Writing The History Of The Future 2
Kunst & Ausstellungen // Artikel vom 12.09.2019
Ganz nach dem Motto „Zurück in die Zukunft“ setzt das ZKM die Reise durch die eigene Sammlungsgeschichte fort.
Und zeigt damit: Was einst als künstlerische Utopie begann, prägt heute das Bild unserer Wirklichkeit. Teil eins entführt in die Frühgeschichte der Digitalisierung der Kunst seit den 1950er Jahren und präsentiert wegweisende Objekte von Künstlern, die – auf der Suche nach den Algorithmen des Schöpferischen – mit der Programmierbarkeit von Kunst experimentierten. Mit Teil zwei wächst die Ausstellung im Lichthof durch großformatige Pionierarbeiten der Video- und Computerkunst zu einem beeindruckenden Rückblick auf 30 Jahre ZKM an: Nam June Paiks berühmtes „Versailles Fountain“ ist dabei nur eines von rund 500 Exponaten.
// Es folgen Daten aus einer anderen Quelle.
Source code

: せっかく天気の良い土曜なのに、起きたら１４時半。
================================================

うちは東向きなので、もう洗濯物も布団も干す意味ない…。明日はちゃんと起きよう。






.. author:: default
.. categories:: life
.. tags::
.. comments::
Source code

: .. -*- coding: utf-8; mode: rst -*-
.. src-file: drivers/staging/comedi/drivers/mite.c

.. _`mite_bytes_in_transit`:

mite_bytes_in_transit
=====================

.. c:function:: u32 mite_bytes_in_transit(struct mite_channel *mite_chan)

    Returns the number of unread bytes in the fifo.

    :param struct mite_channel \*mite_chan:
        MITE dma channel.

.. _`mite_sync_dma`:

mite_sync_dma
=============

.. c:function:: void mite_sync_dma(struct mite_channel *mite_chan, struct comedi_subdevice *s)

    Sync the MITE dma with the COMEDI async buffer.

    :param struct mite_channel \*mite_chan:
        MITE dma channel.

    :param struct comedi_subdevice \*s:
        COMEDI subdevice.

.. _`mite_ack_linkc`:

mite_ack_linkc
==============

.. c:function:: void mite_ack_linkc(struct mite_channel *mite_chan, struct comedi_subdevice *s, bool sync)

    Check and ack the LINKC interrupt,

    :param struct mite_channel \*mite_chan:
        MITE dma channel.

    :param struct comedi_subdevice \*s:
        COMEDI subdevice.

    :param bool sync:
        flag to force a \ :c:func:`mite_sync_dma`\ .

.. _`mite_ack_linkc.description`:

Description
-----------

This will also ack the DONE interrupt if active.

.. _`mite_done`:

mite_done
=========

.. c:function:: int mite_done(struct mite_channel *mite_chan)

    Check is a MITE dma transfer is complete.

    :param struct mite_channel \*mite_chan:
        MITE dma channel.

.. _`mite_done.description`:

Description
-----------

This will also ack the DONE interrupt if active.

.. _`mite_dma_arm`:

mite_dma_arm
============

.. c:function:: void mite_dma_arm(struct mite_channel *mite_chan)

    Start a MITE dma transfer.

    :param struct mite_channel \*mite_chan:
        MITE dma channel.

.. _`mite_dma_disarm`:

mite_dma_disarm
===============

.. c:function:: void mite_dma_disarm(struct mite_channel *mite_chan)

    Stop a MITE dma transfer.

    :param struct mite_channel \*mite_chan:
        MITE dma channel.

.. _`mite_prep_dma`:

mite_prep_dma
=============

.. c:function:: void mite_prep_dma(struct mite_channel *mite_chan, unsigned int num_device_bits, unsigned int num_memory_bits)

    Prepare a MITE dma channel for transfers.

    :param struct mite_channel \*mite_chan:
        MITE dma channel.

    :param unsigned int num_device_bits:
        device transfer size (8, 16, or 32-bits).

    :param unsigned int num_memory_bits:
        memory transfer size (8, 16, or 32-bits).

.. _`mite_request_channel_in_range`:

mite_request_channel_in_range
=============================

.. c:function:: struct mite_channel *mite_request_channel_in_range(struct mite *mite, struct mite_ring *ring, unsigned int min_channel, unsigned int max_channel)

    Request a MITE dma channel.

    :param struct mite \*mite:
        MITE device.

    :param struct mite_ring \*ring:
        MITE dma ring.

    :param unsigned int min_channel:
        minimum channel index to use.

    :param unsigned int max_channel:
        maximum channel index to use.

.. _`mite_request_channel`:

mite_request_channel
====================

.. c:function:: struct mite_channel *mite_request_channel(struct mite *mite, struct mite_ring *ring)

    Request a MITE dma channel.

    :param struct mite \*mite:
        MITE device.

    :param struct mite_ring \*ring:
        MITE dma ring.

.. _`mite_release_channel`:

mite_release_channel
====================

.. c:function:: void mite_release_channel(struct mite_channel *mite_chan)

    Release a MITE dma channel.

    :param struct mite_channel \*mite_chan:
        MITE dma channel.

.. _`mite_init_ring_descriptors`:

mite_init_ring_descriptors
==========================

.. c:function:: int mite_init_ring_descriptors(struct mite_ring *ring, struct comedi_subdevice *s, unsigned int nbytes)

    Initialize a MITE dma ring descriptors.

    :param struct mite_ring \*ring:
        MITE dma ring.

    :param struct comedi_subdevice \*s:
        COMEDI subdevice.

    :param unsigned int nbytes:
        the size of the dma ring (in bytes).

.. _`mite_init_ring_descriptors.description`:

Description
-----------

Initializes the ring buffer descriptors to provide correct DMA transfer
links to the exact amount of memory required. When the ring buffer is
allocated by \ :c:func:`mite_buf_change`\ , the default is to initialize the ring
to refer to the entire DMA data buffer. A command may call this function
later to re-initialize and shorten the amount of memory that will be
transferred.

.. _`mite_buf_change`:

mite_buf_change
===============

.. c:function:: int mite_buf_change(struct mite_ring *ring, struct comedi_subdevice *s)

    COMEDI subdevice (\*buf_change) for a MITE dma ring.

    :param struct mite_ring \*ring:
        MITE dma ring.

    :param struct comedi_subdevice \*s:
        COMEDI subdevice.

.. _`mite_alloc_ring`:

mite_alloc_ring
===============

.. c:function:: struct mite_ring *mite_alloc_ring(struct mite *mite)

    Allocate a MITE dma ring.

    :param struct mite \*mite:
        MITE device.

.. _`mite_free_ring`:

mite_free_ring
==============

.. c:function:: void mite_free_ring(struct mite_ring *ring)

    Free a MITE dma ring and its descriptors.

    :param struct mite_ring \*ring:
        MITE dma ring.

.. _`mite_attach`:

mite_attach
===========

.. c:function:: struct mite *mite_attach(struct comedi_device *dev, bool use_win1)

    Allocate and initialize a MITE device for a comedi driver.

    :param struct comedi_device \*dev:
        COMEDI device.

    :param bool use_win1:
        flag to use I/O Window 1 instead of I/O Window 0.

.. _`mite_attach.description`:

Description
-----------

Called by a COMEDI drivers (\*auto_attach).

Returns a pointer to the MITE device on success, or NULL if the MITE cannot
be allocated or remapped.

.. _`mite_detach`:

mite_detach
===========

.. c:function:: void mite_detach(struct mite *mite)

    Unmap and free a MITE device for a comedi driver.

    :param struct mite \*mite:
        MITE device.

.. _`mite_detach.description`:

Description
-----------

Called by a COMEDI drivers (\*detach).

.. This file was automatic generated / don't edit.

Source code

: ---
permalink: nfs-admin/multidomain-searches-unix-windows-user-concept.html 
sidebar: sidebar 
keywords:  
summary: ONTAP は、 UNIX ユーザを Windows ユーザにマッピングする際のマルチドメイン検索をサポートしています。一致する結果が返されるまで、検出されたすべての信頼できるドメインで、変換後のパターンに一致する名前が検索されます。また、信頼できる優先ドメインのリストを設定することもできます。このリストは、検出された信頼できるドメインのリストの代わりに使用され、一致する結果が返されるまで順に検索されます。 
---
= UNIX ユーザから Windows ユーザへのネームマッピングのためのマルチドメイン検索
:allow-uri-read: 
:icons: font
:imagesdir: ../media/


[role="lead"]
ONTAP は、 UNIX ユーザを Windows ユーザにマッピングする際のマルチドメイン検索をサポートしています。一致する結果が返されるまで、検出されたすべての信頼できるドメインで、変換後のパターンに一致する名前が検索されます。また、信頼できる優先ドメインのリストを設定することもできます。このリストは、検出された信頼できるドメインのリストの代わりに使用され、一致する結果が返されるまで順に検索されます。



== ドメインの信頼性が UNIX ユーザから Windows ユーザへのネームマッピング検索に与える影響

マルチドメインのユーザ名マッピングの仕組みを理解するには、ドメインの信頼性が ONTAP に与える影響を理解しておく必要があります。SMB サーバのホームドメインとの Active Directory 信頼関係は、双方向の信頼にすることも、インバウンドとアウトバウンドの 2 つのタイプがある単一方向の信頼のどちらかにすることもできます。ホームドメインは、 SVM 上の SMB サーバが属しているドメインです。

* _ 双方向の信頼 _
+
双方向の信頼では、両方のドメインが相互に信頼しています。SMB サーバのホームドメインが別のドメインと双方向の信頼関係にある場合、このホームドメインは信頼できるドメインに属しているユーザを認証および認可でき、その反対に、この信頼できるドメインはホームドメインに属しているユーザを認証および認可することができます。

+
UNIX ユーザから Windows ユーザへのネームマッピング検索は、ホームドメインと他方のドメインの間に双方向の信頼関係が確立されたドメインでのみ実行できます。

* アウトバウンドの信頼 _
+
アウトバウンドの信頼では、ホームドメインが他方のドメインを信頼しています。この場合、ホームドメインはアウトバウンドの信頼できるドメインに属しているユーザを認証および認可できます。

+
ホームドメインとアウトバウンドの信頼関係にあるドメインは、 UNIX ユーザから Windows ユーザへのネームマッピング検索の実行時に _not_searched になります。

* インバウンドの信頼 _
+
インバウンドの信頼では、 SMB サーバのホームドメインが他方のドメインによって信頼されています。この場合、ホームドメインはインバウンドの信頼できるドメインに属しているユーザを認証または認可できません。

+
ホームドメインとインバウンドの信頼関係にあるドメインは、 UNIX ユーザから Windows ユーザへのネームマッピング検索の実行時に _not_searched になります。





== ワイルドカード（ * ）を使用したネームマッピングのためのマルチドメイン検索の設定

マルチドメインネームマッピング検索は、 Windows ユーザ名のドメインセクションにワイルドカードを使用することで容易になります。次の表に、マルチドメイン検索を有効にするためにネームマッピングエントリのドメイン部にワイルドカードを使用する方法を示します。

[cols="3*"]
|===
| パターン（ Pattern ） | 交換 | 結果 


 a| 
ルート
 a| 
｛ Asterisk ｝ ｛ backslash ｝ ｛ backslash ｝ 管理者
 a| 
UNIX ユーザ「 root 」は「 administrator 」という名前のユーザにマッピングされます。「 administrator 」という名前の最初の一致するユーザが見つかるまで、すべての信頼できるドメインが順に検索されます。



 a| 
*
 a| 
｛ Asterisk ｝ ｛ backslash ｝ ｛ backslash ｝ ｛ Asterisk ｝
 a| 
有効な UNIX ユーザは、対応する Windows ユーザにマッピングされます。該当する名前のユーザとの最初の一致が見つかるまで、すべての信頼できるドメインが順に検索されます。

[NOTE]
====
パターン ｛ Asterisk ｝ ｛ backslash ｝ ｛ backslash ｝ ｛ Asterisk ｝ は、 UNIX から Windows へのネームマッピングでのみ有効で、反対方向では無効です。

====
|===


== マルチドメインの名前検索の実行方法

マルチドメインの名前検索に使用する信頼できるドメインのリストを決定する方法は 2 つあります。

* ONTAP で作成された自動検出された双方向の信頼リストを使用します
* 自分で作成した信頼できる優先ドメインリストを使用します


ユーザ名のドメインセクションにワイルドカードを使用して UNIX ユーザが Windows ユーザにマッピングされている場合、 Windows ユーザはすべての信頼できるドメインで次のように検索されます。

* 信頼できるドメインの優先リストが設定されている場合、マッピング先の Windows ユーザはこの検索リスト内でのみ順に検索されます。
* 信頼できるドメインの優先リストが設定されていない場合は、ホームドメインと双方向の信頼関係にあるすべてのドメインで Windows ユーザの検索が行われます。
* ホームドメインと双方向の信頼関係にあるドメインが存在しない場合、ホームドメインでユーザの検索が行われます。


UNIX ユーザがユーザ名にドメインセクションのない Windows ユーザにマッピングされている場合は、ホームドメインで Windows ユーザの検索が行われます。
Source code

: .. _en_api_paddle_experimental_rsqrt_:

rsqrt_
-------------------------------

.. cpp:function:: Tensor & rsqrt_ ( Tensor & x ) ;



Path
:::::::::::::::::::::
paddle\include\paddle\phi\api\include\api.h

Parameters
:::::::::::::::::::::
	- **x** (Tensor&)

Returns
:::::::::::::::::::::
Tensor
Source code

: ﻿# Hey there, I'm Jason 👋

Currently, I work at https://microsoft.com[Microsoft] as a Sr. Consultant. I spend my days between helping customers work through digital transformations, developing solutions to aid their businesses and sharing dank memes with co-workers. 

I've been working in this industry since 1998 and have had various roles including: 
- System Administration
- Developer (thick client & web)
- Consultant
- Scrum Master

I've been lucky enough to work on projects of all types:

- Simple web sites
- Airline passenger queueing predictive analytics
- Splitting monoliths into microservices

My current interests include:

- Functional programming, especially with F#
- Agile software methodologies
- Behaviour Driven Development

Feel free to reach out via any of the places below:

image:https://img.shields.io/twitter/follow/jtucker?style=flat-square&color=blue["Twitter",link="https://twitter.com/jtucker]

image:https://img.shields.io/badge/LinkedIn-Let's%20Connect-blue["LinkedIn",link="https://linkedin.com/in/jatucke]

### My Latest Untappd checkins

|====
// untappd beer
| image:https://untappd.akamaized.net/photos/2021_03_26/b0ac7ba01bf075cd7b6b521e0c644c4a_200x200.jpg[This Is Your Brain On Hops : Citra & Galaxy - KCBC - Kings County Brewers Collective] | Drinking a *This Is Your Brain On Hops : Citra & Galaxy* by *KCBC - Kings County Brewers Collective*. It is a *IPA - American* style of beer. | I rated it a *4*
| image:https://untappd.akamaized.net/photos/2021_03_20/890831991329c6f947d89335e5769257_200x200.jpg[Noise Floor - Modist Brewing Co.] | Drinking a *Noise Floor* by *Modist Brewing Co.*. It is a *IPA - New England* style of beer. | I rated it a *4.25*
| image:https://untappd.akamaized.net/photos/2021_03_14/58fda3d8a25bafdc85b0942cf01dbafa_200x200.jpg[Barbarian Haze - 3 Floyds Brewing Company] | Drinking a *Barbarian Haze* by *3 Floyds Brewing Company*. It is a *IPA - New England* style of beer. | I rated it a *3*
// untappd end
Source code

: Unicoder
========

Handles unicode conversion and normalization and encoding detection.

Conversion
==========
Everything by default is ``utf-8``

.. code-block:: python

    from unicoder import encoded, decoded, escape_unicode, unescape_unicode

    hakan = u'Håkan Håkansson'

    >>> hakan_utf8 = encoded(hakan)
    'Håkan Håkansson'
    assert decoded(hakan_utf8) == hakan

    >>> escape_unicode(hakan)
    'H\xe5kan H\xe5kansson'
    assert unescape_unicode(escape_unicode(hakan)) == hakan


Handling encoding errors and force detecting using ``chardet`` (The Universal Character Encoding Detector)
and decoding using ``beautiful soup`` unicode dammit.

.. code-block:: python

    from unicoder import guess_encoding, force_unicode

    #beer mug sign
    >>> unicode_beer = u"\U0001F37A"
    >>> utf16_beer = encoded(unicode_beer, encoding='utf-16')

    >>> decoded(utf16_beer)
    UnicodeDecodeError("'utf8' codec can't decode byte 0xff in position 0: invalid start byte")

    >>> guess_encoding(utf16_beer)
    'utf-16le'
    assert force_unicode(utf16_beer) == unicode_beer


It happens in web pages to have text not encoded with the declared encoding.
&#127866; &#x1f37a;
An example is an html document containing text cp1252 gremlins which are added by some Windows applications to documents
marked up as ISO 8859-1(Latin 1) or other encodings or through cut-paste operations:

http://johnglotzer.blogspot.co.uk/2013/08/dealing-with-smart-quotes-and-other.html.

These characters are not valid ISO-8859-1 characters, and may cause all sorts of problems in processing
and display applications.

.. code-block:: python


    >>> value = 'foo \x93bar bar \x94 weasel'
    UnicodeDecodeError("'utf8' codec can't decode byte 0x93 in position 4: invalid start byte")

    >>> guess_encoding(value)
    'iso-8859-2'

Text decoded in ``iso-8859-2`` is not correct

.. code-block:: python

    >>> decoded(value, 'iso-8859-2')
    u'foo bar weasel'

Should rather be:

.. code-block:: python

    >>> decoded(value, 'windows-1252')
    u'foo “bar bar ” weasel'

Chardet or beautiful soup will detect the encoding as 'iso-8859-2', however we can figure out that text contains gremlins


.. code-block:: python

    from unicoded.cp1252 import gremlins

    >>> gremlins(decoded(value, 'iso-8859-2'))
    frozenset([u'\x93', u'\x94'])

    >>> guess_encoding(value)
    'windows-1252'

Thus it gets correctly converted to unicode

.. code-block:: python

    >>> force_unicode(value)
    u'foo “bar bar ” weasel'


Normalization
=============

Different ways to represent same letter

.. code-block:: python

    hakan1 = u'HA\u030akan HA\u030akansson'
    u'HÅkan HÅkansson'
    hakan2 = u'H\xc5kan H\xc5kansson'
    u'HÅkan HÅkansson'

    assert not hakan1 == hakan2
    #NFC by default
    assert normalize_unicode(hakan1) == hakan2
Ausstellungsrezension von Michaela Mansuroglu
Zur Eröffnung von Teil zwei (20.7.) führten Kuratorin Magrit Rosen und Kurator Peter Weibel durch beide Phasen der Ausstellung. Ein absolutes Highlight: Einige der ausgestellten KünstlerInnen, darunter Timm Ulrichs, Jill Scott, Oskar Beckmann, Kirsten Geisler, Ira Schneider und Alba Urbano waren zu Gast und gaben einen persönlichen Einblick in ihr Schaffen. So berichtete Urbano, dass das, woran sie in den 90er Jahren mit „Touch Me“ arbeitete, damals noch ein Novum war: Heute gilt der Touchscreen als Alltagsgegenstand. Ein Phänomen, das Rosen und Weibel als Charakteristikum der Kunst verstehen: Erkenntnisse sichtbar zu machen, noch bevor die Welt sie als solche anerkenne. Interaktiv und höchst unterhaltsam ist die Arbeit von Christa Sommerer und Laurent Mignonneau: Stellt man sich vor den Monitor wie vor einen Spiegel, formieren sich unzählige schwarze Fliegen rasch zur eigenen Silhouette und kreieren so, passend zum Titel, ein „Portait On The Fly“. Das Publikum wird dynamisches Bildmotiv.
Gleich drei Kameras und 15 pyramidal gestaffelte Monitore sorgen bei Frank Gillettes Videoinstallation „Track/Trace“ dafür, dass der Rezipient Beobachter und Beobachtungsobjekt zugleich ist. Arbeiten, wie Geislers virtuell erschaffene Figur in „Who Are You?“, hinterfragen das Zustandekommen von Bildern und die Identifizierbarkeit von Virtualität und Realität. Beim Streicheln der sensiblen Musikpflanzen, „Akousmaflore“ von Scenocosme, wird eine Soundkulisse ausgelöst, die nicht von dieser Welt zu sein scheint. Die Grenze zwischen Produktion und Rezeption radikal hinterfragend bezeugt der Blick auf 30 Jahre ZKM, wie sich die Art, die Welt zu sehen und zu (re-)konstruieren, drastisch verändert hat: Wie speichern und bewahren wir Geschichte? Wie manifestieren sich Fiktion und Zukunftsvision im Medium? In ihrer Intermedialität und Interaktivität regen die ausgestellten Arbeiten zum Weiterdenken an. Karlsruhe bewirbt sich gemeinsam mit dem ZKM für den Unseco-Titel der Medienstadt – bei diesem imposanten Portfolio, kein Wunder.